Выбрать главу

Перебирая наши даты,

Я обращаюсь к тем ребятам,

Что в сорок первом шли в солдаты

И в гуманисты в сорок пятом.

Гладко – в первых двух строках, вторая пара строк – афоризм, о который спотыкаешься. Солдаты должны переходить в "мирные труженики"; гуманисты – это контрабанда, они – из потаённого ("откровенного") словаря, этим словом Самойлов всегда обозначал независимое мировоззрение своего отца, что тоже было скрытым вызовом. Афоризм врезается в память.

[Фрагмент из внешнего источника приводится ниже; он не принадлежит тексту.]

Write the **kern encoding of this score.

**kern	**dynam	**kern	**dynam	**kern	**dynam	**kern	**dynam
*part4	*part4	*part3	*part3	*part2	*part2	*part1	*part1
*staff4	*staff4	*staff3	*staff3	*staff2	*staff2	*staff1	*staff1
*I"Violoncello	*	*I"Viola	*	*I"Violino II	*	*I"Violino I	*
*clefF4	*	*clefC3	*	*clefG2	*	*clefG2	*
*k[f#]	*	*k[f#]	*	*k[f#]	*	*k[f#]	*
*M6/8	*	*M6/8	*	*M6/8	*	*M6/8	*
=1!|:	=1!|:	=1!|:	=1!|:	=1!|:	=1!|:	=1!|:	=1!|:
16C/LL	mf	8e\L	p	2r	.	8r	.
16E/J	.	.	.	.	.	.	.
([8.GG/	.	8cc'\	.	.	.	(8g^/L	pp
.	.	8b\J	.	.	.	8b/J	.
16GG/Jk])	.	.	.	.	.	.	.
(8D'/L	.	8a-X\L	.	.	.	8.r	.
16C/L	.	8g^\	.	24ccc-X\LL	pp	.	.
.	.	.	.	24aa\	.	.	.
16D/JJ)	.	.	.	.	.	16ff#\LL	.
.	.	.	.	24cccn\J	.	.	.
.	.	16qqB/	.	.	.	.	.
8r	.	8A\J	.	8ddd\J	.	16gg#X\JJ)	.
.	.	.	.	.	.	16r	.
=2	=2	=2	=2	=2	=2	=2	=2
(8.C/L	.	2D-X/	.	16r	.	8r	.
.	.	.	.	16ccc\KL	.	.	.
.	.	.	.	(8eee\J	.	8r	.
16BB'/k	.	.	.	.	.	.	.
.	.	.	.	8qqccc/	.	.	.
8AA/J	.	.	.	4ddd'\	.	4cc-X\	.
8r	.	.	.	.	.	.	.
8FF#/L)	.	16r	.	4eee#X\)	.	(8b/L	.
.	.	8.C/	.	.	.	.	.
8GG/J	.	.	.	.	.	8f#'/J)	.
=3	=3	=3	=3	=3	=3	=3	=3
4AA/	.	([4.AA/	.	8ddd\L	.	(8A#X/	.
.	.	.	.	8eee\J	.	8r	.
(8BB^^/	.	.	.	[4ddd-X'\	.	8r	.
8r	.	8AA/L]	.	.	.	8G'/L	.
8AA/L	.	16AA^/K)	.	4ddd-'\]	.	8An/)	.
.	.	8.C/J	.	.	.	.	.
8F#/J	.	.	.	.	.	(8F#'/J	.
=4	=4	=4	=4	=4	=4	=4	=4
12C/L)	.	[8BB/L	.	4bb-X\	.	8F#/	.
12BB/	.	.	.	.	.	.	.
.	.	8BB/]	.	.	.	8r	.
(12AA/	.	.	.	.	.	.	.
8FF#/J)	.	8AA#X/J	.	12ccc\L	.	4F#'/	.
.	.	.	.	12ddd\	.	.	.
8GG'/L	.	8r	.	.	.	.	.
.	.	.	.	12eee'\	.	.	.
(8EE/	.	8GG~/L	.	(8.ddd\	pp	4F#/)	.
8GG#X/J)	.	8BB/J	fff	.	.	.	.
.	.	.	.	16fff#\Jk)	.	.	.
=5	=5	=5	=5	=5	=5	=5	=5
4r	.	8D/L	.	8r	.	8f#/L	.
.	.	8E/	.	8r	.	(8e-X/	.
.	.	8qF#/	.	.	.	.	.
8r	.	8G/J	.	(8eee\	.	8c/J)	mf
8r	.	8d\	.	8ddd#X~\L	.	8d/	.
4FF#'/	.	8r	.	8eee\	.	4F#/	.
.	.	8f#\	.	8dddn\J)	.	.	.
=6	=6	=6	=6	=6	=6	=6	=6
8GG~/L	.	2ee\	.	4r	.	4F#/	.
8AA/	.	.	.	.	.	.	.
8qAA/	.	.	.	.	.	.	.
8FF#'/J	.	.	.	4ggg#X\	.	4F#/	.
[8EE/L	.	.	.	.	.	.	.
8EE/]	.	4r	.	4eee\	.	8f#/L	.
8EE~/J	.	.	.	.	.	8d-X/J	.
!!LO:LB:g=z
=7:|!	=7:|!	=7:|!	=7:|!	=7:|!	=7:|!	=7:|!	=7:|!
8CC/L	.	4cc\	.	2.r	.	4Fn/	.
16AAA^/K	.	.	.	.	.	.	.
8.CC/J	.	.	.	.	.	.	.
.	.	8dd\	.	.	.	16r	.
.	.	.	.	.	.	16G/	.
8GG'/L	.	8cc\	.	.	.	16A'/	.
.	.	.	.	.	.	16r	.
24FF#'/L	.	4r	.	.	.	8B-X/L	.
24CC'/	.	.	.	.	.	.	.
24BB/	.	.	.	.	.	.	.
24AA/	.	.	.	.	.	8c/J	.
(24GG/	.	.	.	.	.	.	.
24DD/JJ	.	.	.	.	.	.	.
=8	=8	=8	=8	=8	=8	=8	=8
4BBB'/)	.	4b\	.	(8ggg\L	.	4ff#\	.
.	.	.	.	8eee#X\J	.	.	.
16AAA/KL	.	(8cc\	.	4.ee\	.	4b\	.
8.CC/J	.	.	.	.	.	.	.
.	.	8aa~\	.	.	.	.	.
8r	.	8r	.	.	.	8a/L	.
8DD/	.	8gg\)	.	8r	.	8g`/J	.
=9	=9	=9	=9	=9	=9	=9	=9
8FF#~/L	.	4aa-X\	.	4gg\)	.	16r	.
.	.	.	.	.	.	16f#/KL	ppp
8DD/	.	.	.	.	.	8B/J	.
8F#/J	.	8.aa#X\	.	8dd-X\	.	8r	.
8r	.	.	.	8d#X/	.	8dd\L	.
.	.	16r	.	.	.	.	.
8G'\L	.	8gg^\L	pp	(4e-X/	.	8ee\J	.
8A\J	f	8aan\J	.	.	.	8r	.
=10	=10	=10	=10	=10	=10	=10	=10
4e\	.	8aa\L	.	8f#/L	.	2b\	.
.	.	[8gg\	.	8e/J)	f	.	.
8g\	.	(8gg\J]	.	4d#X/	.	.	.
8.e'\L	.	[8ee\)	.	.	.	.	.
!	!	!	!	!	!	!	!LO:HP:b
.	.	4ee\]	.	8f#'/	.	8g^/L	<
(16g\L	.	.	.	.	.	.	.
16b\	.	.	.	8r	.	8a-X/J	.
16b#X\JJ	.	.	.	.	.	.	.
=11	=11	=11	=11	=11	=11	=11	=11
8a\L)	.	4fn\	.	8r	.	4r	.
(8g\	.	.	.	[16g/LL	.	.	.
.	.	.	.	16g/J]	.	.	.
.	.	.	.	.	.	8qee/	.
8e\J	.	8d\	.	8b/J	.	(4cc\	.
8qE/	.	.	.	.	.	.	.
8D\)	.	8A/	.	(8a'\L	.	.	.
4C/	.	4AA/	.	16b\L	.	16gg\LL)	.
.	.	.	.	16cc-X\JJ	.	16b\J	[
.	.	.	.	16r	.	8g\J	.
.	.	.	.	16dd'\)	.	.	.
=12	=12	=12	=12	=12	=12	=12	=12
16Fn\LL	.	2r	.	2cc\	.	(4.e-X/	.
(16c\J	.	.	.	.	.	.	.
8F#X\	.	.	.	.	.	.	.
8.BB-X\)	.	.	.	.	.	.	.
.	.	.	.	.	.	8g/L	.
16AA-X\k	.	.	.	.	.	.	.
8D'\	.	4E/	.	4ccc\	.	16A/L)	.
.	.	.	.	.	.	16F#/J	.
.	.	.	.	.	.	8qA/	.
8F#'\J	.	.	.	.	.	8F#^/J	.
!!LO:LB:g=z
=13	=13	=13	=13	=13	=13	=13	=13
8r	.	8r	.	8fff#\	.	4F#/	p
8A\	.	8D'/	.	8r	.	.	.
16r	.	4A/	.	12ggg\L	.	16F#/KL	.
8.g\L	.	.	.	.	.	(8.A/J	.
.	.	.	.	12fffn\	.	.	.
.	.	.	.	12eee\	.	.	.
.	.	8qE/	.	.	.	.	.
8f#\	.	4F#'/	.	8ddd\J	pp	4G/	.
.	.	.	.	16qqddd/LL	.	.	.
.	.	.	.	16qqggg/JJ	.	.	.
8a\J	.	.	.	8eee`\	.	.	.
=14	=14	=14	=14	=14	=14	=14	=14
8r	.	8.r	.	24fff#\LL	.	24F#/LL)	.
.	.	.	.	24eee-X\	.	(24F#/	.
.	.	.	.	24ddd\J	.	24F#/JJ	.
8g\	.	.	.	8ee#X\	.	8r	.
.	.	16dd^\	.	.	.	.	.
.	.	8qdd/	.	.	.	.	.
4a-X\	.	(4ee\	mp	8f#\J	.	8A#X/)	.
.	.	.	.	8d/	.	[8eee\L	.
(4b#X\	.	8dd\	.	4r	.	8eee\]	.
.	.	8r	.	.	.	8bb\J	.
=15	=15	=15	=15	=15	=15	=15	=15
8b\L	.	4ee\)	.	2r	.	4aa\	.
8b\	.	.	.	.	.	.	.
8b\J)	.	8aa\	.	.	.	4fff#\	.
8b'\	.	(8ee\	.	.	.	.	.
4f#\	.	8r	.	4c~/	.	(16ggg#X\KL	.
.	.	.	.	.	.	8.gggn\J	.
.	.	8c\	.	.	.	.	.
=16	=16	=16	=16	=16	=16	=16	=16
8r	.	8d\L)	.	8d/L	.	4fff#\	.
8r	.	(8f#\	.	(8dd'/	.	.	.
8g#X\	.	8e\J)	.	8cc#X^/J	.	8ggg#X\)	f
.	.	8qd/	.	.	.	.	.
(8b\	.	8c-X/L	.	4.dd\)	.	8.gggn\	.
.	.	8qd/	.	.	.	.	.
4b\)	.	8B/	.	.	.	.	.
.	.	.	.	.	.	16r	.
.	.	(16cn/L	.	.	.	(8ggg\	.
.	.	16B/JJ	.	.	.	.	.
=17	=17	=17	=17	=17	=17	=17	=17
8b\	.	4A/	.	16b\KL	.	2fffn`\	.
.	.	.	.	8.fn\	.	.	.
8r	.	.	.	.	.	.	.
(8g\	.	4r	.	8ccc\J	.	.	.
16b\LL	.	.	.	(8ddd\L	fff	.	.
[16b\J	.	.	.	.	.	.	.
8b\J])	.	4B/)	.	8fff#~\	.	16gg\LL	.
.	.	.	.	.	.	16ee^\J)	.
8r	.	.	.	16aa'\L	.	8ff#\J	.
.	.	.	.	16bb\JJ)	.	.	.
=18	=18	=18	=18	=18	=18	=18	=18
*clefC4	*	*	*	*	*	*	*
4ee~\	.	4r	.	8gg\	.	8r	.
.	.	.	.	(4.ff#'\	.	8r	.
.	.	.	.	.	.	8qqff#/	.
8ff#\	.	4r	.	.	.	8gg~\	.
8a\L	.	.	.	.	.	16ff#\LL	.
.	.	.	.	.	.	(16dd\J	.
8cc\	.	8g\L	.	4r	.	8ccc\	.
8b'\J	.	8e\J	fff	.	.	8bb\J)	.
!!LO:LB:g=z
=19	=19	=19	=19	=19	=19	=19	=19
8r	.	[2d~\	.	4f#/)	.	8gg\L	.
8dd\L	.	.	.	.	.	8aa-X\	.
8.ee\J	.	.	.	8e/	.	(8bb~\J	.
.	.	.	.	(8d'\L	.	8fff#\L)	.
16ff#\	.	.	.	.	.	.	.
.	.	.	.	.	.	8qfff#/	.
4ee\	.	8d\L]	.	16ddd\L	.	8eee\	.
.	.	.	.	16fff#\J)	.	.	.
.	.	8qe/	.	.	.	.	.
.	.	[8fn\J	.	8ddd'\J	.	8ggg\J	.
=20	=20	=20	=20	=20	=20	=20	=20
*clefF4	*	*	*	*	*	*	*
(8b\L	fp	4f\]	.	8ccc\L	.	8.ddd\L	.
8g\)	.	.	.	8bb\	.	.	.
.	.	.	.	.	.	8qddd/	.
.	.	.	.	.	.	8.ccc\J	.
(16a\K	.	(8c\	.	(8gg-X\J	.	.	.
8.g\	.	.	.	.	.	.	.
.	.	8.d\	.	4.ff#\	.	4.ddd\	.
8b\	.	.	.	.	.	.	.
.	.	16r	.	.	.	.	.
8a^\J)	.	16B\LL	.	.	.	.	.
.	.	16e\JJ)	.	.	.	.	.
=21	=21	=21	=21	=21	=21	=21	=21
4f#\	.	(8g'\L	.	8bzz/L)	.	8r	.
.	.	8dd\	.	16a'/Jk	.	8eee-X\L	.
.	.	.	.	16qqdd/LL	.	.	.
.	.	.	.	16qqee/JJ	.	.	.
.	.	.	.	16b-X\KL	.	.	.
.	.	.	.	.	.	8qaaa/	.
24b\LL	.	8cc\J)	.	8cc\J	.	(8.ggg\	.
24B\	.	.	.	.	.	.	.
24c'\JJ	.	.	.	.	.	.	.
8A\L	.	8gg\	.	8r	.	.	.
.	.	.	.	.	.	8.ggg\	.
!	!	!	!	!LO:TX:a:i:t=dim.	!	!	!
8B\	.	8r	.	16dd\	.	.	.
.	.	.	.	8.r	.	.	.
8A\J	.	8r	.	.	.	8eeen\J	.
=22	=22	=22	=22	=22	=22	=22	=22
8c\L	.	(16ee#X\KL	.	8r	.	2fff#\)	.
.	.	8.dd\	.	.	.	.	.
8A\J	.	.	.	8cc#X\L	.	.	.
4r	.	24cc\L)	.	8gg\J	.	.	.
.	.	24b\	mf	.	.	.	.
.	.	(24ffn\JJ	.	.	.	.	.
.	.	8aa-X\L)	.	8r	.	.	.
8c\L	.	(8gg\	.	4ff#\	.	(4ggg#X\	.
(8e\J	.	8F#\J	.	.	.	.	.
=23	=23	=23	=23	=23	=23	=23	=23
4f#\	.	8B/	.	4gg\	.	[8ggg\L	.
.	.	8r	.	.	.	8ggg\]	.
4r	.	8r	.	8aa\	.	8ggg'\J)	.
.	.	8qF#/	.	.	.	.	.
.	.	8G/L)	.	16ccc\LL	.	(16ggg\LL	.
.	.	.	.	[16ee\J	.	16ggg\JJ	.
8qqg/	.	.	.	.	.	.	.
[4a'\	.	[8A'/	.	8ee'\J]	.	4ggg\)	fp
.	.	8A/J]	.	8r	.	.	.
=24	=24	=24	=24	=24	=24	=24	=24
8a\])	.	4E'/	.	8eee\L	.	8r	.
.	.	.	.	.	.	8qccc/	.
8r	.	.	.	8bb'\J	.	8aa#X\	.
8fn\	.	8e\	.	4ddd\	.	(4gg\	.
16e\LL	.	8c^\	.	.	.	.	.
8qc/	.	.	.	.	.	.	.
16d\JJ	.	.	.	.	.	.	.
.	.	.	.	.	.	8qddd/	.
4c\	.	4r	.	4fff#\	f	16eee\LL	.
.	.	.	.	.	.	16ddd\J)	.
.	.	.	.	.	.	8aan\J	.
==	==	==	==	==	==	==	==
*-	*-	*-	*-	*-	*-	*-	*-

Далее – спуск к "гладкописи", не без извиняющейся интонации за эту гладь:

А гуманизм не просто термин,

К тому же, говорят, абстрактный

.

Я обращаюсь вновь к потерям,

Они трудны и невозвратны.

И следом – перечисление имён, выдержанное в тональности гладкого рассказа, вроде бы не ведающего никакой патентованной "художественности":

Я вспоминаю Павла, Мишу,

Илью, Бориса, Николая.

Я сам теперь от них завишу,

Того порою не желая.

Гладок разбег к формуле, которая сцепится на этот раз не с "абстрактным термином" (каковым "гуманизм" и является в официальной идеологии), а с пословицей о тех запрограммированных гладкописцах, которые за деревьями не видят леса. Самойлов виртуозно поворачивает штамп:

Они шумели буйным лесом,

В них были вера и доверье.

А их повыбило железом,

И леса нет – одни деревья.

И вроде день у нас погожий,

И вроде ветер тянет к лету...

Сейчас будет перехват дыхания, спазм памяти, споткнувшейся о конкретное имя:

…Аукаемся мы с Сережей,

Но леса нет, и эха нету.

Это

Сергей Наровчатов, вышедший живым из фронтовой мясорубки. Надо ли растолковывать, почему имена собственные, явно выпадающие из традиционной "выразительности", действуют ещё и посильнее, чем блестящая поэтическая операция с вырубленным лесом?..

Можно заняться расшифровкой (Павел – Коган, Миша – Кульчицкий, Николай – Майоров...) Спотыкаясь на именах, подходишь к мысли, сквозным нервом проходящей через всю поэзию Самойлова: лес вырублен, жизнь опустошена, конец света реален...

Тут самое время раскрыть его поэмы.

Десять весёлых самойловских поэм, насыщенных подробностями бытия и быта от времён очаковских и покоренья Крыма до времён почти беловежских и надвинувшейся утраты Крыма, – не что иное, как неутомимое заполнение пустоты, разверзшейся в мироздании. По одним перечням (героев, предметов, городов, стран) можно вычертить маршруты ненасытной до впечатлений души.

Берлинский май 1945 года. Вальсок освобождённых. "Раз-два-три, раз-два-три, раз-два-три! Вон с поляком танцует француженка, посмотри на неё, посмотри! Долговязый голландец с бельгийкою, со словацкой девчонкой – хорват, с нашей девушкой круглоликою – бывший пленный французский солдат."

Шагая "вдоль страны", поэт обновляет перечень (та же Германия, но уже в средневековом прошлом): "Мальчишки, бернардины, красотки, паладины, монахи, игроки, торговцы, голяки, лиценциаты, шлюхи, младенцы и старухи… пустились в этот гон и скрылись в гул времён".

...Лучшая (на мой взгляд) поэма – "Цыгановы" – начинается с того, что автор восторженно созерцает "три могучих тела": русского богатыря Цыганова, его полногрудую жену и их коня; кончается поэма тем, что умирающий Цыганов задает себе (и нам) сугубо самойловские и предельно серьёзные вопросы: "Как же это? Зачем я жил? Зачем был молодой? Зачем учился у отца и деда? Зачем женился, строился, копил? Зачем я хлеб свой ел и воду пил? И сына породил – зачем всё это? Зачем тогда земля, зачем планета? Зачем?" А середина поэмы наполнена обильнейшим, строк на 50, перечнем крестьянской снеди, от солёных огурчиков и мочёных яблок до гречишных блинов и восьмиглазой яичницы…

"Что же это?" То ли эпичность в раблезианском стиле, то ли компенсация тыловой голодухи 1943 года… И уж точно – отчаянная решимость заполнить разверзшуюся бездну.

...Самойлов чувствует необходимость объять мир как целое, причём во всей фактурной полноте, но отступить в прозу не решается, а только берёт у неё "уроки".